Software-Defined Far Memory in Warehouse-Scale Computers

Speaker

Junwhan Ahn
Google

Host

Professor Daniel Sanchez
CSG - CSAIL - MIT
Increasing memory demand and slowdown in technology scaling pose important challenges to total cost of ownership (TCO) of warehouse-scale computers (WSCs). One promising idea to reduce the memory TCO is to add a cheaper, but slower, "far memory" tier and use it to store infrequently accessed (or cold) data. However, introducing a far memory tier brings new challenges around dynamically responding to workload diversity and churn, minimizing stranding of capacity, and addressing brownfield (legacy) deployments.

We present a novel software-defined approach to far memory that proactively compresses cold memory pages to effectively create a far memory tier in software. Our end-to-end system design encompasses new methods to define performance service-level objectives (SLOs), a mechanism to identify cold memory pages while meeting the SLO, and our implementation in the OS kernel and node agent. Additionally, we design learning-based autotuning to periodically adapt our design to fleet-wide changes without a human in the loop. Our system has been successfully deployed across Google’s WSC since 2016, serving thousands of production services. Our software-defined far memory is significantly cheaper (67% or higher memory cost reduction) at relatively good access speeds (6us) and allows us to store a significant fraction of infrequently accessed data (on average, 20%), translating to significant TCO savings at warehouse scale.

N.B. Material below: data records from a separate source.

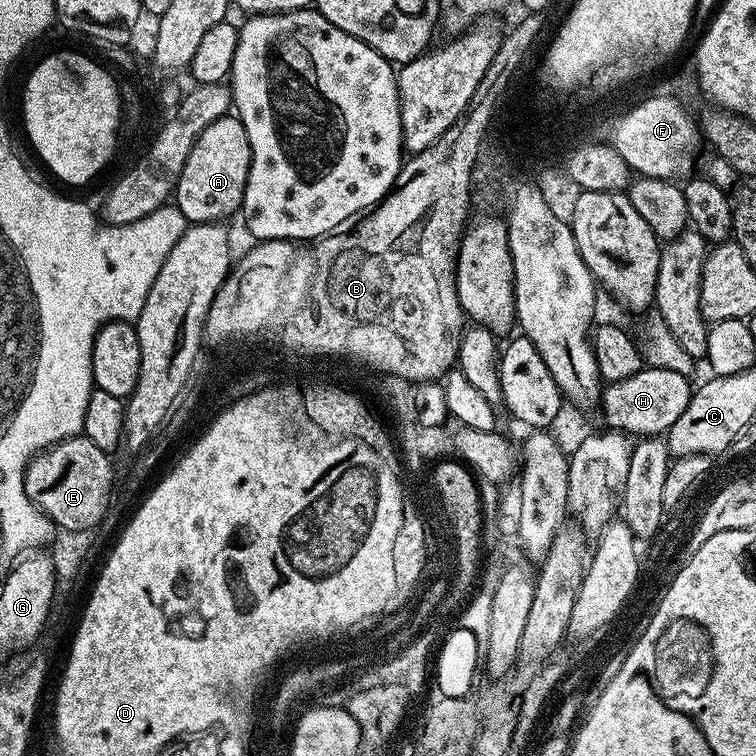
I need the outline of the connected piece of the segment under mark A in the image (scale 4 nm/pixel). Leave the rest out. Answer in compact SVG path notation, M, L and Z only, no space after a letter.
M229 114L210 122L210 126L198 134L190 150L190 158L186 158L186 166L182 166L182 174L176 183L174 206L182 210L189 225L227 221L227 216L241 211L251 161L250 138L246 138L239 116Z

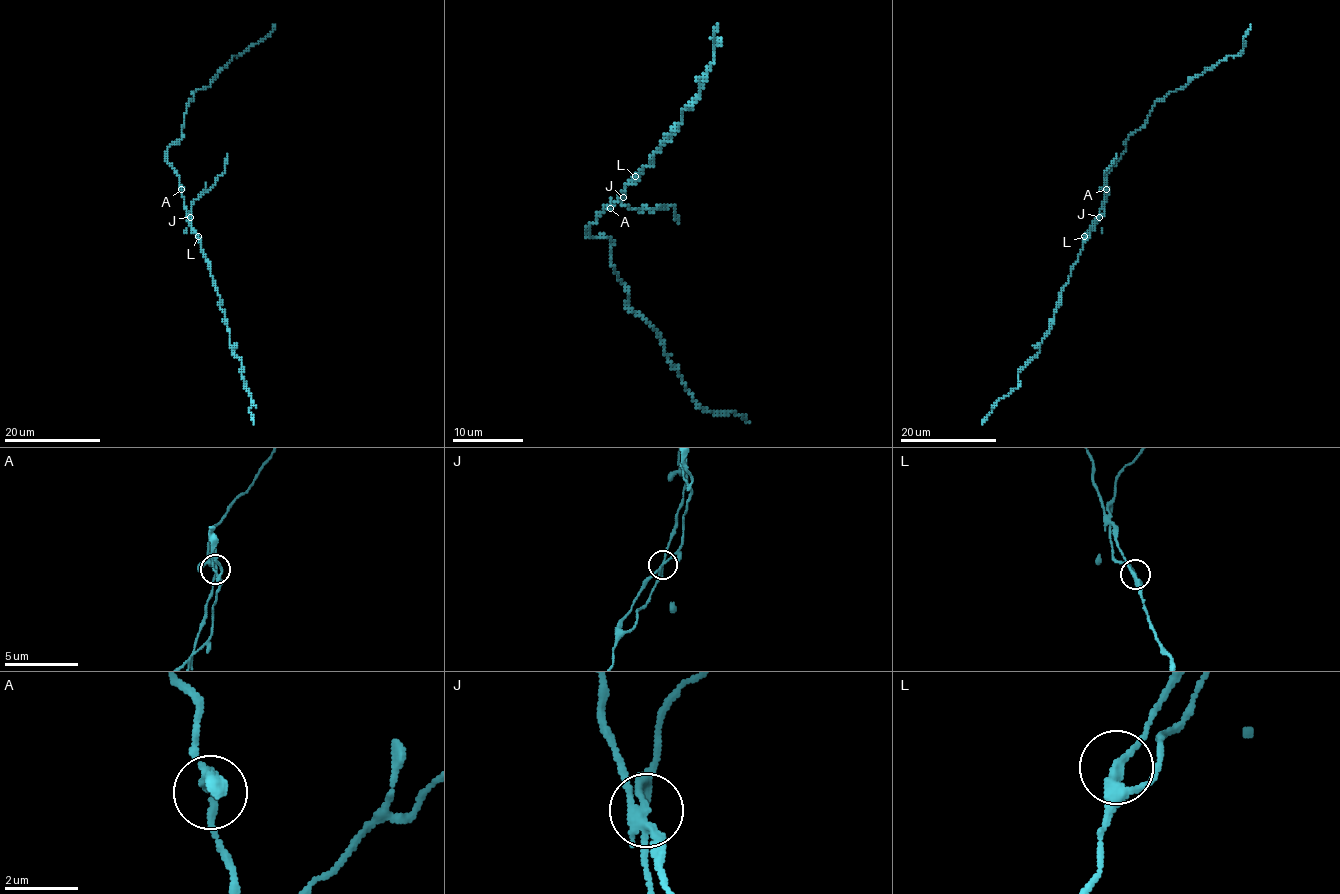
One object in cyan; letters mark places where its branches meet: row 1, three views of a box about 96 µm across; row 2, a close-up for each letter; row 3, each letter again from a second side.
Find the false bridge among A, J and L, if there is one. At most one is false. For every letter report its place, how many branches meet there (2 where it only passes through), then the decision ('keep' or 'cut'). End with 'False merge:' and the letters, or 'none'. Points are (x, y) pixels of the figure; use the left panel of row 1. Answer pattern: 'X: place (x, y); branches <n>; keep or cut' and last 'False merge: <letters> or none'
A: place (181, 189); branches 3; keep
J: place (190, 217); branches 4; keep
L: place (198, 236); branches 3; keep
False merge: none

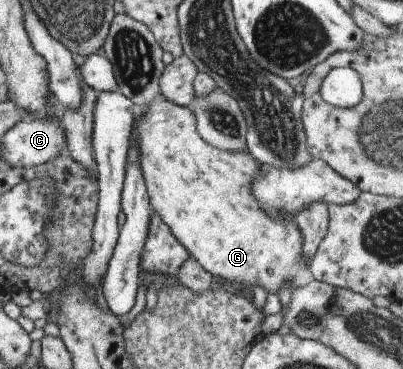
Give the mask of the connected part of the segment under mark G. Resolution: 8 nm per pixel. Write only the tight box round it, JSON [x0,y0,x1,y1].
[130,98,308,295]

This paper will be presented at ASPLOS 2019, Providence, RI, on April 15. YouTube video lightning talk for this paper is available at https://youtu.be/aKddds6jn1s.

*Bio*: Junwhan Ahn is a Senior Software Engineer in the Platforms team at Google. He received the Ph.D. degree in electrical engineering and computer science from Seoul National University in 2017. His past research focused on memory system design, emerging memory technologies, and processing in memory. His current research interests include optimizing memory/storage system design for datacenter workloads and using machine learning to optimize systems.

** Refreshments at 1:45 pm